Hani fıkrada doktor yaşlı hastasına “sen de söyle” demiş ya; Aynı hesap…
Orada söylenenler, Dünya’nın sorunları üzerine dile getirilen “temenniler” bunları dile getiren katılımcıları “bağlamasa” da o 27 maddelik sonuç bildirisinde neler yoktu ki?
Bildiride:
- Terörizmin finansmanıyla başa çıkmak için kararlılığımızı sürdürüyoruz deniyor ama katılımcılardan Putin “G20 içinde de bunu yapanlar var” deyip buna inanmadığını açık ediyordu.
.
- “Yolsuzluğa bulaşan görevliler ile onları yolsuzluğa bulaştıranlara koruma sağlanmaması ile varlıklarının geri verilmesini destekliyoruz.” deniyordu ama bunun kimselere pek de inandırıcı gelmediği tartışılamazdı bile.
-Daha fazla ve daha kaliteli istihdam oluşturacağız” deniyor ama küresel ticaretin önünü açılmakla önce bizdeki istihdamın baltalandığı gerçeği göz ardı ediliyordu.
-Gariban Afrika ülkelerinden, az gelişmişlikten söz ediliyor ama diğer taraftan amacı kalkınma değil küresel finansman meseleleri olan IMF’e, Dünya Bankası’na selamlar gönderiliyordu.
-Hem kadınların işgücüne daha fazla katılmasından yanayız deniyor ama kadını eve kapatan, yüzünü peçeyle örttüren Suudi Kralı’nın buna hiç de katılmayacağı gibi herkesin gördüğü bir gerçek sanki bilinmiyormuş gibi davranılıyordu.

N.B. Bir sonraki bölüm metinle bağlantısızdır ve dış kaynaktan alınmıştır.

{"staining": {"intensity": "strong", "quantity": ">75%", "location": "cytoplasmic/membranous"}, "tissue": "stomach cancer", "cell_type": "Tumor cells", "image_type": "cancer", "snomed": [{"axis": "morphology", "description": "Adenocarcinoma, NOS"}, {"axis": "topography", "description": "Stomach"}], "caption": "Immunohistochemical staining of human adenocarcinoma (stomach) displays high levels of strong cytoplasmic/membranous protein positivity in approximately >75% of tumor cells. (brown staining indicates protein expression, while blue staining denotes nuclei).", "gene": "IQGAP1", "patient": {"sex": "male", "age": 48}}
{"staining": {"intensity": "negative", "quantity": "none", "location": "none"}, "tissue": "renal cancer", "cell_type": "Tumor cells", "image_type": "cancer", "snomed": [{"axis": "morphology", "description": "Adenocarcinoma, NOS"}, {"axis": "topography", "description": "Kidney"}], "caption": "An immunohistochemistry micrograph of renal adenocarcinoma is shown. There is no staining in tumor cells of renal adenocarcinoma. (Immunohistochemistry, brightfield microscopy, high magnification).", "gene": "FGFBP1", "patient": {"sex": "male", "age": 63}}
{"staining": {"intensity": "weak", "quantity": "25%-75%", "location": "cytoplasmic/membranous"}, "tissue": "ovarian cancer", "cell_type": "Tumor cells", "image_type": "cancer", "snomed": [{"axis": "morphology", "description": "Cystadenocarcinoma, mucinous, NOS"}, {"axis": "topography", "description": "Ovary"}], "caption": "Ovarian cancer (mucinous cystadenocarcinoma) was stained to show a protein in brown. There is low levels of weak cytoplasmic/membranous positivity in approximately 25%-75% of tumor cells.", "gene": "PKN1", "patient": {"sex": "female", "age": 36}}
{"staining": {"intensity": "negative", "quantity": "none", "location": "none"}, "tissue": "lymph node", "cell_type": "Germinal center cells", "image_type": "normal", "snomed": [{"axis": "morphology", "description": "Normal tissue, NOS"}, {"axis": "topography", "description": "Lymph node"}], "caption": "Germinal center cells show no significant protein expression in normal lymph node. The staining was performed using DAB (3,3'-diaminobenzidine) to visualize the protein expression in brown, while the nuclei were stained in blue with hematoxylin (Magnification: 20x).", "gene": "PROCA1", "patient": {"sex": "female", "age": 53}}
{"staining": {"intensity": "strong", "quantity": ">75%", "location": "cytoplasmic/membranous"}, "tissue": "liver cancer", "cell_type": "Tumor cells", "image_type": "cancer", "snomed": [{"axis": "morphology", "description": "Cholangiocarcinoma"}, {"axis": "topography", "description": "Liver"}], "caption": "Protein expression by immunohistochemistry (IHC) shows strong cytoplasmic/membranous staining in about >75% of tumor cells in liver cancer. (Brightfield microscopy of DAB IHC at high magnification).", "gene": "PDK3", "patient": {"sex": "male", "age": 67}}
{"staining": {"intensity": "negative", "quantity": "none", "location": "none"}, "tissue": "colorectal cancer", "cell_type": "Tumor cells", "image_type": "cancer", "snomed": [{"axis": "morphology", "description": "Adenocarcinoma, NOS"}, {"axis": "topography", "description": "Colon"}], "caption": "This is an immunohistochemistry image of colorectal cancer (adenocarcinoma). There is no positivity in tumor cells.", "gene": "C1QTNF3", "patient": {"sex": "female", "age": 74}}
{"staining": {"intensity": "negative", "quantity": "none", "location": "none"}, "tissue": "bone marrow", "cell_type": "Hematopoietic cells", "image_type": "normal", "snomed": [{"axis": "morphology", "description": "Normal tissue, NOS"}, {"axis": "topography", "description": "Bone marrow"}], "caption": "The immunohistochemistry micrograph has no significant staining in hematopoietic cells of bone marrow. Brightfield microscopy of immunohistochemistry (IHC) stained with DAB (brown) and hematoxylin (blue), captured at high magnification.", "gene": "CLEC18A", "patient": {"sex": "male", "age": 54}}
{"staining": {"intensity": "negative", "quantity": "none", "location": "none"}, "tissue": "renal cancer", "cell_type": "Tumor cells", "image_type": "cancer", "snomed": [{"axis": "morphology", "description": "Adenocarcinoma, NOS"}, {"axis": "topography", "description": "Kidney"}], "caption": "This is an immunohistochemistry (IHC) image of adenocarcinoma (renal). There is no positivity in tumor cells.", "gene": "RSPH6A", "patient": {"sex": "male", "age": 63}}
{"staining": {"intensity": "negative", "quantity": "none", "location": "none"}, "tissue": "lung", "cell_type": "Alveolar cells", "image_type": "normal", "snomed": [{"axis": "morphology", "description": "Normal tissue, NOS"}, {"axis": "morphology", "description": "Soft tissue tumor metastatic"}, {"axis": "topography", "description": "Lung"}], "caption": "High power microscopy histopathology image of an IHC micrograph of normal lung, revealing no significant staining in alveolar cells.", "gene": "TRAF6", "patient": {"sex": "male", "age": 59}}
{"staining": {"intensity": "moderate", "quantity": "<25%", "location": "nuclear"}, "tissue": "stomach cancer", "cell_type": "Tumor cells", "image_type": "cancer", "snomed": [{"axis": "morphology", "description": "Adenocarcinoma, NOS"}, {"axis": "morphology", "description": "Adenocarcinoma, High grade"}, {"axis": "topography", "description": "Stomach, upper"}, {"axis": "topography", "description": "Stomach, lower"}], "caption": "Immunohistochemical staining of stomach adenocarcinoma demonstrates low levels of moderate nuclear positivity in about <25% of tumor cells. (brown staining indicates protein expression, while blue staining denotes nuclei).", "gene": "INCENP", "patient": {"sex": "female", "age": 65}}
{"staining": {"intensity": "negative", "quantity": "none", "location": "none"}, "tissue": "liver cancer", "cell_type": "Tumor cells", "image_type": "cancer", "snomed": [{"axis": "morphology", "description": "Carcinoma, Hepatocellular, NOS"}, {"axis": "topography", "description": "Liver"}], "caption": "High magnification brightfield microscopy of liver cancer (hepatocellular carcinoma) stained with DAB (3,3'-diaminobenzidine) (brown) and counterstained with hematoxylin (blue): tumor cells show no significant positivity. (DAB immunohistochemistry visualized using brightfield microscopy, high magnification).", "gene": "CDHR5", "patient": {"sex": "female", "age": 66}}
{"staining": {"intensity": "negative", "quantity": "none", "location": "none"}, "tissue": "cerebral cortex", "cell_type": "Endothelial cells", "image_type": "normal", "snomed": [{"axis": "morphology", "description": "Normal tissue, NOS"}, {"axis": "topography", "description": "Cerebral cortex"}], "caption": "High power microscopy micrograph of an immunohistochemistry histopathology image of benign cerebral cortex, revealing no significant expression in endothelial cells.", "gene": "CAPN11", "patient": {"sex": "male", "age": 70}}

-Dikkat edilirse Zirve’de bir gündem de yoktu. Hani bazı arkadaş toplantılarında “sen de ya şarkı söyle, ya şiir oku, olmazsa fıkra anlat sıran gelince” derler ya. Gündem yani üzerinde tartışılacak bir konu olmayınca, konuşulanlarda bağlayıcılık bulunmayınca; herkes kendisi inanmasa da usulen “kulağa hoş gelen şeyler” söylemeye çalıştı.
-Falan, filan…
Bence, bir yerde de okuduğum gibi bu iş adeta “Yirmiler Grubu”nun “her sene birimizde toplanalım” dedikleri ve bu yıl sıra bizde olan hanımların “altın günü” benzeri uygulamalarından biriydi.
Dolayısıyla iki günlük “mesai”den sonra hazırlanan sonuç bildirisindeki en somut, en inandırıcı belirleme, “gelecek yılki altın gününün Çin’de yapılması”na karar verilmiş olmasıydı.
*
İşin bir ilginçliği de, bu havalardan epeyce etkilenmiş olacak ki, bizim en zenginimizin de çıkıp “Eşitsizliğin ortadan kalkması için kapitalizmin ortadan kalkması gerekir. Ben en azından eşitsizliğin minimum seviyeye indirilmesi gerektiğini düşünüyorum. Asıl sorun kapitalizmdir” demesiydi.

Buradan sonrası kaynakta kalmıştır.